WASHINGTON -- A campus group called Students for Life is working hard to make sure abortion funding doesn't get a major boost from health care reform.
Members from many of its 500-plus chapters gathered in Washington, D.C., for its first ever banquet, March 11.
The banquet was intended to celebrate such deeds as starting up 523 prolife groups on campuses across the country. Executive Director Kristin Hawkins said Planned Parenthood has far less than half that many pro-choice campus groups.
"So we've blown them out of the water," she said.
Hawkins said the organization right now is weighing in on the Washington war over health care reform: Fighting to keep taxpayer funding of abortion out of any final bill.
But according to keynote speaker Rep. Trent Franks, R-Ariz., that's just one struggle in a time of great adversity for prolife forces.

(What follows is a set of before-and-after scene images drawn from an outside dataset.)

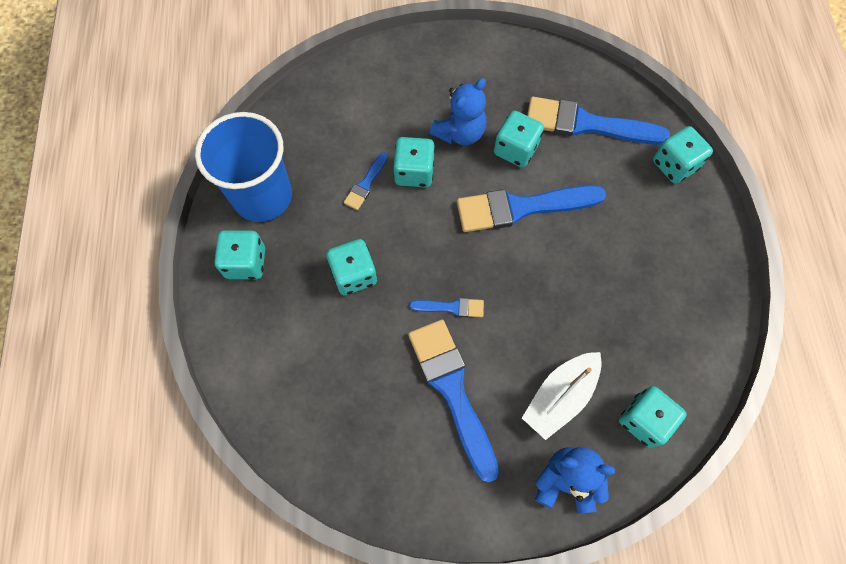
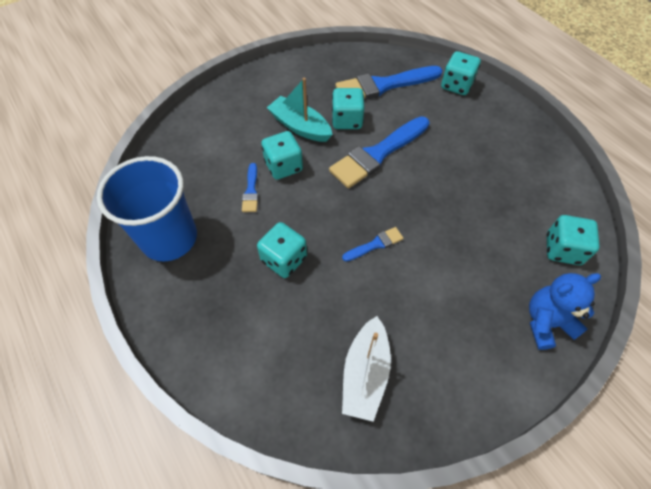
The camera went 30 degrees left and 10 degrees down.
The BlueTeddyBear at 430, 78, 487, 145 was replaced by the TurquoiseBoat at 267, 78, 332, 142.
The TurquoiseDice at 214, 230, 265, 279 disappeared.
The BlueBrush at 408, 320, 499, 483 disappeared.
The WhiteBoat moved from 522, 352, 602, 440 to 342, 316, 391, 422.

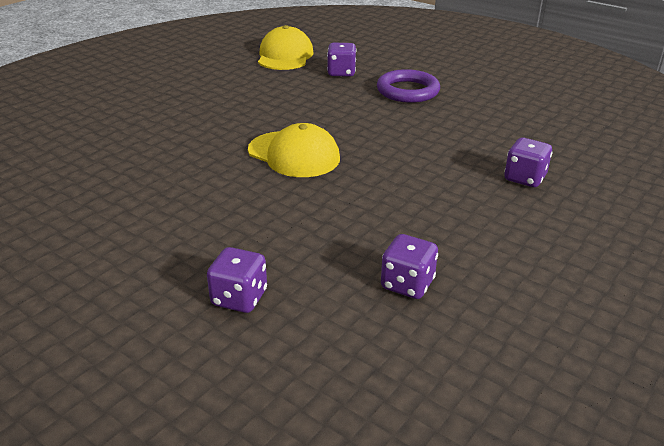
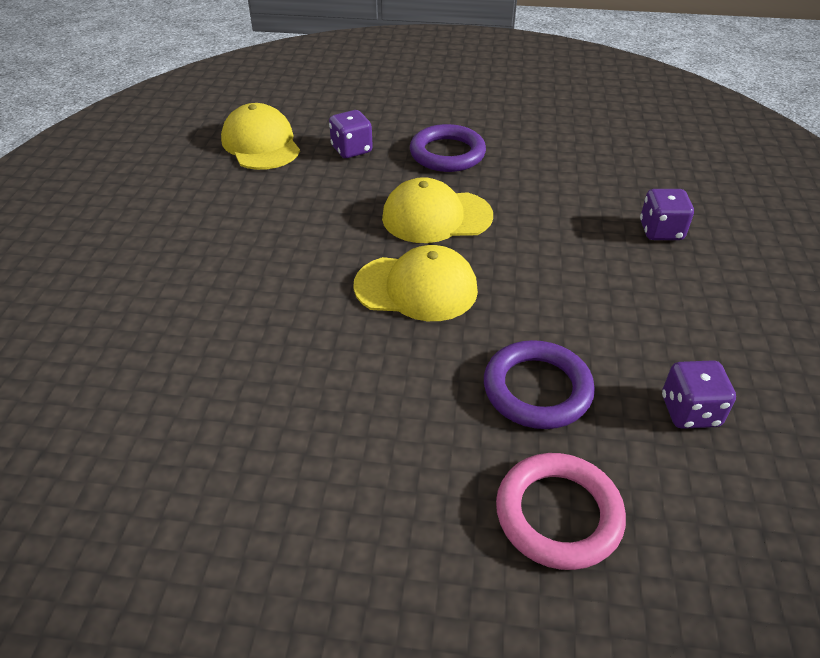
The camera went 30 degrees left and 10 degrees up.
The PurpleDice at 207, 247, 267, 313 was replaced by the PinkRing at 496, 453, 626, 570.
The YellowCap at 382, 177, 493, 243 appeared.
The PurpleRing at 484, 340, 595, 429 appeared.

"These are difficult times for the life movement with a president who is probably the most pro-abortion president in history," Franks said.

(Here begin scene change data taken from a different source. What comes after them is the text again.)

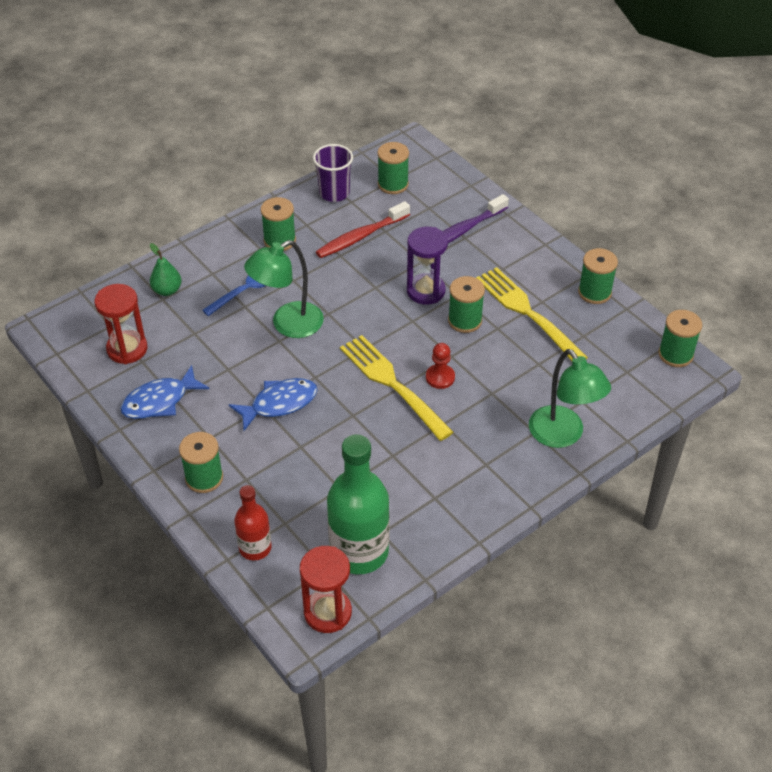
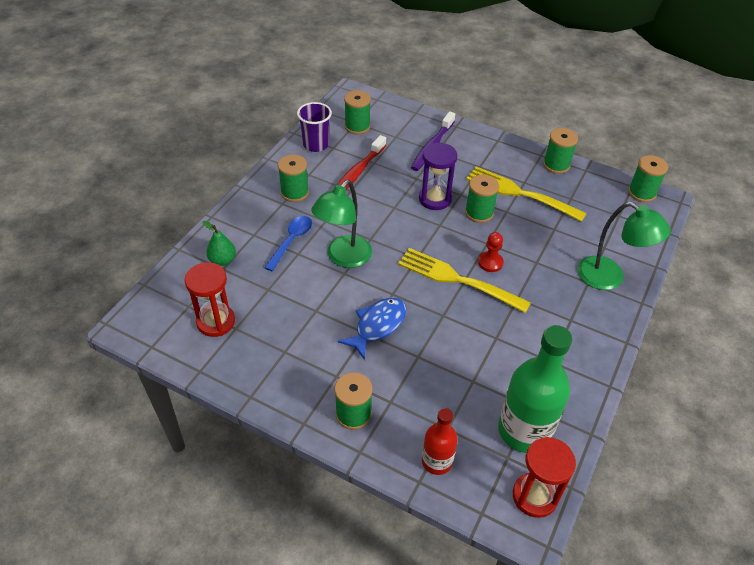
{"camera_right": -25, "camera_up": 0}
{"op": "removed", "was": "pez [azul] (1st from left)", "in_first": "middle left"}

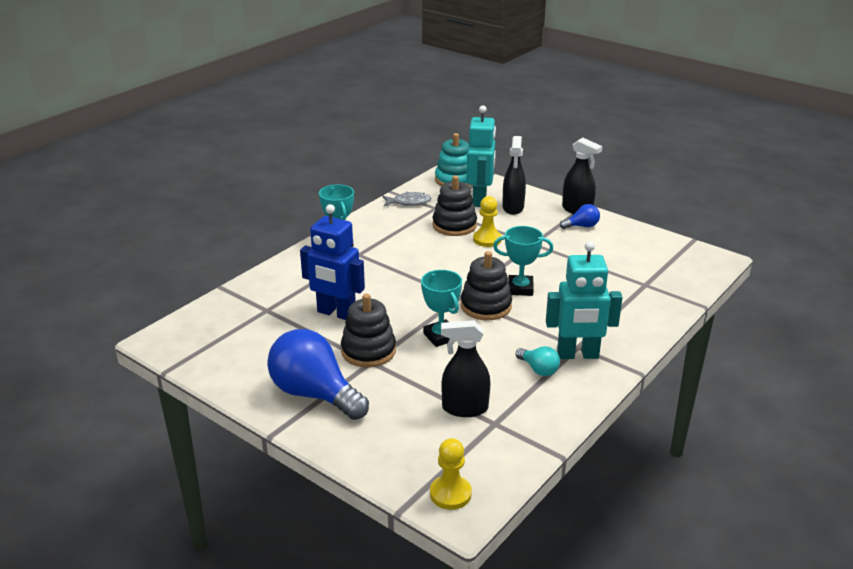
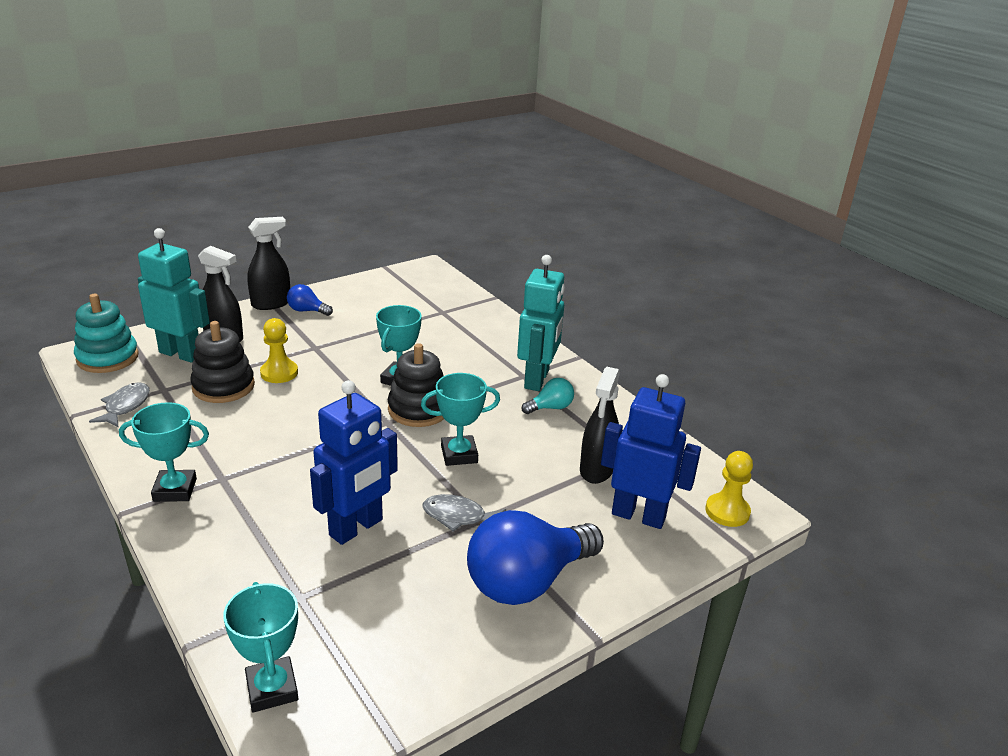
{"camera_right": -75, "camera_up": 0}
{"op": "turned", "was": "bombilla [azul] (2nd from left in the first image)", "in_first": "middle right", "in_second": "middle left", "clockwise": -75}
{"op": "replaced", "was": "juguete apilable [negro] (1st from left)", "now": "pez [gris] (2nd from left)", "in_first": "centre", "in_second": "bottom centre"}
{"op": "added", "now": "robot [azul] (2nd from left)", "in_second": "centre"}
{"op": "added", "now": "trofeo [turquesa] (2nd from left)", "in_second": "bottom left"}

Still, Franks told the group of prolife young people he believes they will ultimately triumph.
"They have survived Roe vs. Wade as it were and they have lived in the time when Roe vs. Wade was doing its worst to America," he said. "And I'm convinced they're going to be the ones that will rise up and see it fall."
Hawkins said young people are uniformly nervous about health care reform because it will mandate they buy health insurance or face penalties, maybe even jail time.
However, she said prolife students in particular look at reform plans and see the largest expansion of abortion since Roe v Wade.
That's a major reason to hold the banquet, "and talk about where we're going in the future and how we're going to fight this administration," Hawkins said.